## PROVIDED ENTRIES
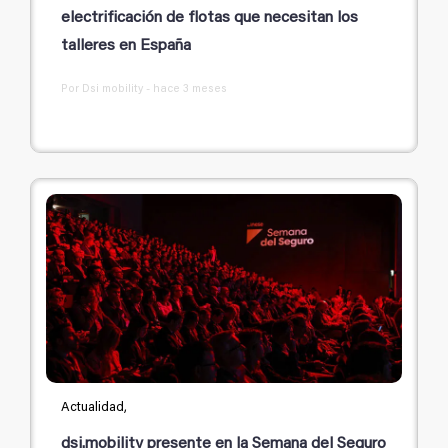
electrificación de flotas que necesitan los
talleres en España
Por Dsi mobility - hace 3 meses
Actualidad,
dsi.mobility presente en la Semana del Seguro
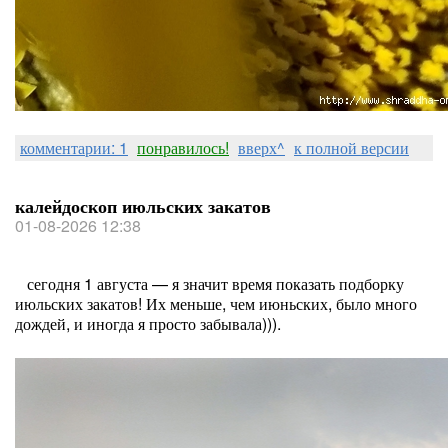
комментарии: 1
понравилось!
вверх^
к полной версии
калейдоскоп июльских закатов
01-08-2026 12:38
сегодня 1 августа — я значит время показать подборку
июльских закатов! Их меньше, чем июньских, было много
дождей, и иногда я просто забывала))).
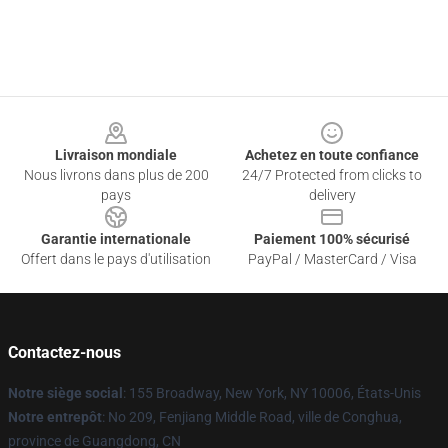
Footer
Livraison mondiale
Achetez en toute confiance
Nous livrons dans plus de 200
24/7 Protected from clicks to
pays
delivery
Garantie internationale
Paiement 100% sécurisé
Offert dans le pays d'utilisation
PayPal / MasterCard / Visa
Contactez-nous
Notre siège social
: 155 Broadway, New York, NY 10006, États-Unis
Notre entrepôt
: No 209, Fenjiang Middle Road, ville de Conghua,
province de Guangdong, CN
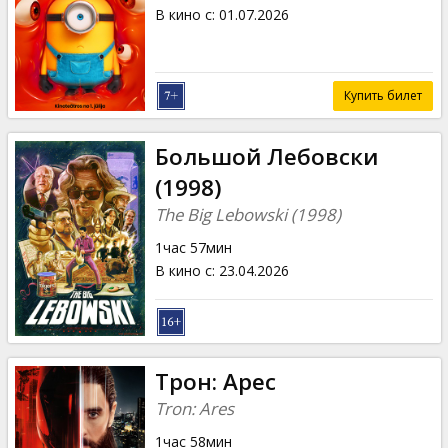
Кинозакуски
В кино с
:
01.07.2026
B2B
Купить билет
Клуб
Большой Лебовски
(1998)
The Big Lebowski (1998)
1час 57мин
В кино с
:
23.04.2026
Трон: Арес
Tron: Ares
1час 58мин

## EXERCISE DETAILS
The expected output is an exact copy of the lines from the one with "PayPal / MasterCard / Visa" to the final line of the entries above, pictures excepted; please include both ends.

## WORKED SOLUTION
PayPal / MasterCard / Visa
Contactez-nous
Notre siège social
: 155 Broadway, New York, NY 10006, États-Unis
Notre entrepôt
: No 209, Fenjiang Middle Road, ville de Conghua,
province de Guangdong, CN
Кинозакуски
В кино с
:
01.07.2026
B2B
Купить билет
Клуб
Большой Лебовски
(1998)
The Big Lebowski (1998)
1час 57мин
В кино с
:
23.04.2026
Трон: Арес
Tron: Ares
1час 58мин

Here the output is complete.